Frango sujo
Fazia tempo não via um frango recém abatido. Foi na casa da minha irmã. Ela pediu que eu temperasse a ave com sálvia e gengibre e a deixasse livre da pele. Não precisava rechear. Ela serviria a farofa em outra travessa.
Fiz o que me foi pedido. Tão logo terminei, meti o bicho no forno. Sua cor estava linda. Foi posto numa bandeja adornada. Os paulistas amaram esse frango rosa sem nome. Pediram a receita que minha irmã acabou por nunca anotar. Eram dois casais de cerimoniosos com duas crianças e que não conheciam o Rio de Janeiro. Tudo era novidade para eles. Pelo que percebi, estavam com vergonha de comer as asas e de destroçar a carcaça. Minha irmã, ladina, ficou quieta. Deixou que se servissem muito bem do peito e das coxas. Torceu para que sobrasse a pontinha onde se encaixam as penas do rabo da galinha. Obteve sucesso e eu livramento.
A bandeja foi retirada para a cozinha. A família continuou na sala conversando alegremente. De repente, fui chamado da cozinha. Pensei que fosse para ajudar a servir a sobremesa. Que nada! Cheguei à porta e vi minha irmã vermelha de tanto rir. Não entendi nada. Ela só me mostrou o frango destroçado e, no seu interior, algo impensado. Eu havia assado a ave com toda a sujeira em suas entranhas. Estava intacta por dentro. Com tudo que se possa imaginar.

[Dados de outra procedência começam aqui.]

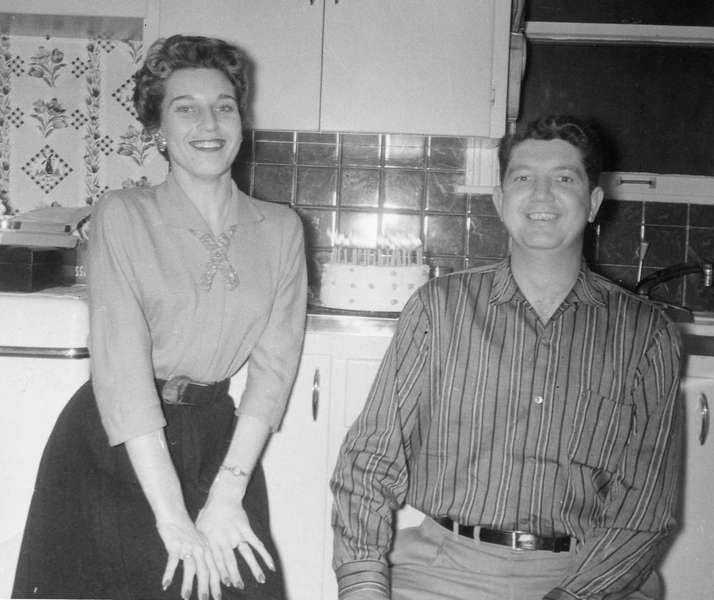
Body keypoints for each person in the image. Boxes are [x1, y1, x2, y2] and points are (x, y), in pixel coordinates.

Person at [330, 115, 682, 600]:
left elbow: (645, 509)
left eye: (564, 178)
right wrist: (364, 587)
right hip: (444, 569)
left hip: (587, 576)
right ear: (499, 200)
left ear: (594, 202)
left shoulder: (646, 334)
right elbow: (368, 464)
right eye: (523, 178)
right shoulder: (439, 310)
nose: (541, 195)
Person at [12, 35, 306, 600]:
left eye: (224, 106)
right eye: (185, 108)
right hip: (120, 447)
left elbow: (274, 371)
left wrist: (228, 495)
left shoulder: (281, 229)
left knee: (244, 585)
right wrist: (172, 519)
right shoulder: (124, 215)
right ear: (159, 131)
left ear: (241, 121)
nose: (209, 123)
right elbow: (121, 372)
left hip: (220, 445)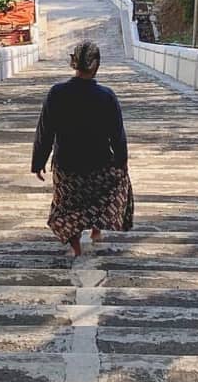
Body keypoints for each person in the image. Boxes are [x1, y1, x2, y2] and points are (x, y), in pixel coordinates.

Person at [31, 40, 133, 257]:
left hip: (67, 166)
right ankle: (96, 229)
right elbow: (117, 134)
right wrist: (122, 161)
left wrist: (38, 162)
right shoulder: (106, 96)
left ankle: (76, 247)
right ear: (96, 66)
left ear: (73, 62)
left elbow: (45, 131)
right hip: (99, 163)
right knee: (103, 193)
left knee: (68, 205)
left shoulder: (57, 93)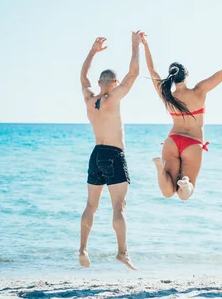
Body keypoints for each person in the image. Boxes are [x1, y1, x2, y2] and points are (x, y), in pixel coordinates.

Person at [141, 34, 222, 200]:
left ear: (171, 77)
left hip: (172, 141)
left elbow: (152, 70)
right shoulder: (198, 91)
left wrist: (145, 44)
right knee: (184, 194)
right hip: (192, 143)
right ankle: (185, 181)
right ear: (187, 74)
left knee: (168, 192)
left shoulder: (167, 96)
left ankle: (159, 169)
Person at [78, 32, 142, 270]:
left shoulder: (89, 98)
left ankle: (83, 249)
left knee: (90, 205)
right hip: (114, 155)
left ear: (99, 83)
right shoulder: (114, 97)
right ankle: (122, 253)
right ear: (114, 84)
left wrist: (93, 51)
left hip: (95, 154)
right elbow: (133, 73)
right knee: (118, 207)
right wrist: (135, 45)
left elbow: (83, 76)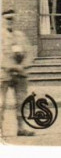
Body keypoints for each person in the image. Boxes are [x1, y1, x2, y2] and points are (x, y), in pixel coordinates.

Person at [1, 9, 35, 137]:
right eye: (7, 19)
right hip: (4, 74)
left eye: (12, 19)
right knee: (1, 103)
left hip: (20, 75)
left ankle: (21, 128)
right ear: (2, 20)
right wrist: (13, 67)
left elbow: (29, 52)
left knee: (22, 102)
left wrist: (23, 66)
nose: (10, 22)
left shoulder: (20, 35)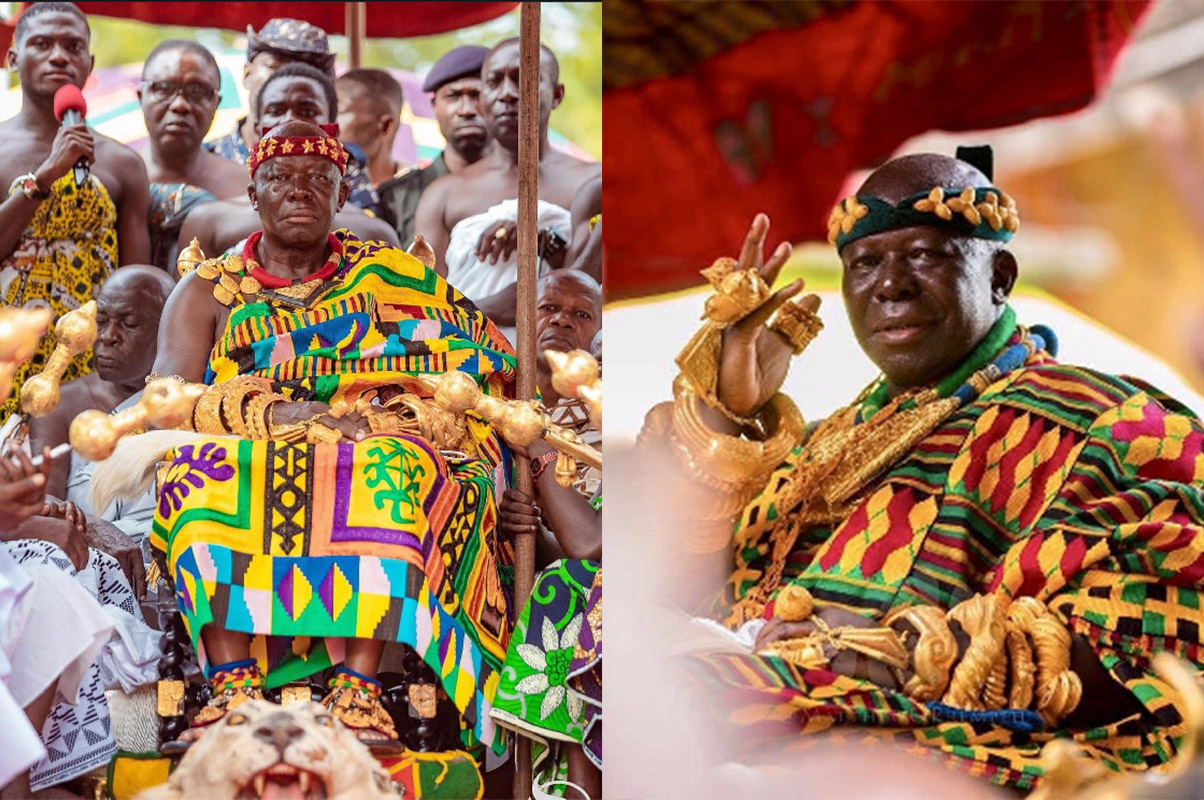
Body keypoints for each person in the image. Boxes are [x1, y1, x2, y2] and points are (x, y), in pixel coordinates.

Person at [640, 150, 1204, 792]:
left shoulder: (1113, 423)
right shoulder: (829, 438)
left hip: (932, 753)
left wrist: (870, 655)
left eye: (924, 254)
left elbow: (1154, 645)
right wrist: (730, 417)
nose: (890, 284)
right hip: (759, 708)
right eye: (865, 263)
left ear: (1000, 275)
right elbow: (678, 587)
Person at [145, 121, 516, 758]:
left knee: (390, 467)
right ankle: (233, 688)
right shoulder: (208, 289)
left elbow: (479, 365)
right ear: (252, 195)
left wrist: (373, 415)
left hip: (370, 442)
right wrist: (284, 413)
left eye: (319, 179)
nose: (300, 191)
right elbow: (163, 405)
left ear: (343, 195)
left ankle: (358, 691)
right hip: (247, 450)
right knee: (195, 473)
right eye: (280, 178)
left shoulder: (392, 276)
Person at [0, 2, 151, 419]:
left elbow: (136, 283)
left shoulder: (123, 163)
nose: (59, 56)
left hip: (91, 368)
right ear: (13, 59)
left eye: (72, 46)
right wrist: (45, 176)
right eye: (42, 44)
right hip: (6, 358)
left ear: (89, 63)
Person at [414, 39, 600, 341]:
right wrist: (493, 308)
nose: (508, 94)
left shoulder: (593, 184)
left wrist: (548, 242)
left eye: (523, 79)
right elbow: (423, 309)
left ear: (556, 95)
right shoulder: (443, 195)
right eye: (493, 82)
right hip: (469, 374)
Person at [178, 64, 398, 260]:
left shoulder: (374, 233)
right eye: (275, 111)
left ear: (333, 128)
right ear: (257, 128)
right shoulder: (208, 221)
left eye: (307, 111)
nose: (290, 120)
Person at [28, 264, 175, 545]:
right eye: (102, 320)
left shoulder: (192, 397)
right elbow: (42, 500)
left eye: (129, 323)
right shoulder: (61, 402)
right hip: (92, 552)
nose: (108, 336)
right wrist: (94, 529)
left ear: (166, 329)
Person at [139, 39, 249, 269]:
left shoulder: (246, 187)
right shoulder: (115, 178)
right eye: (164, 89)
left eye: (197, 91)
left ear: (216, 103)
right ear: (141, 96)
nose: (180, 105)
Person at [376, 45, 490, 246]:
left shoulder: (524, 189)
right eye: (453, 96)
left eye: (477, 95)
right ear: (434, 106)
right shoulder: (396, 198)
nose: (466, 109)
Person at [204, 17, 334, 166]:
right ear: (247, 74)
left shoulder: (339, 166)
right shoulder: (207, 162)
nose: (287, 79)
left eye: (303, 71)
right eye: (274, 66)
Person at [535, 270, 601, 497]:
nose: (562, 320)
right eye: (548, 308)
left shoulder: (606, 417)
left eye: (581, 314)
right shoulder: (487, 389)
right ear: (522, 316)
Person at [336, 68, 407, 188]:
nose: (327, 125)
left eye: (339, 113)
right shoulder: (321, 192)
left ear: (386, 127)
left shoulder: (424, 194)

Naquele dia aprendi a lição. No mundo, antes de haver congelamento, havia o calor dos corpos animais a serem limpos em casa. Deveria ter voltado ao passado, mas não o fiz. A família seguiu feliz para Taubaté com o sabor inigualável em sua memória e nós continuamos em São Gonçalo com nosso segredinho culinário, aliviados e livres de uma possível chacota.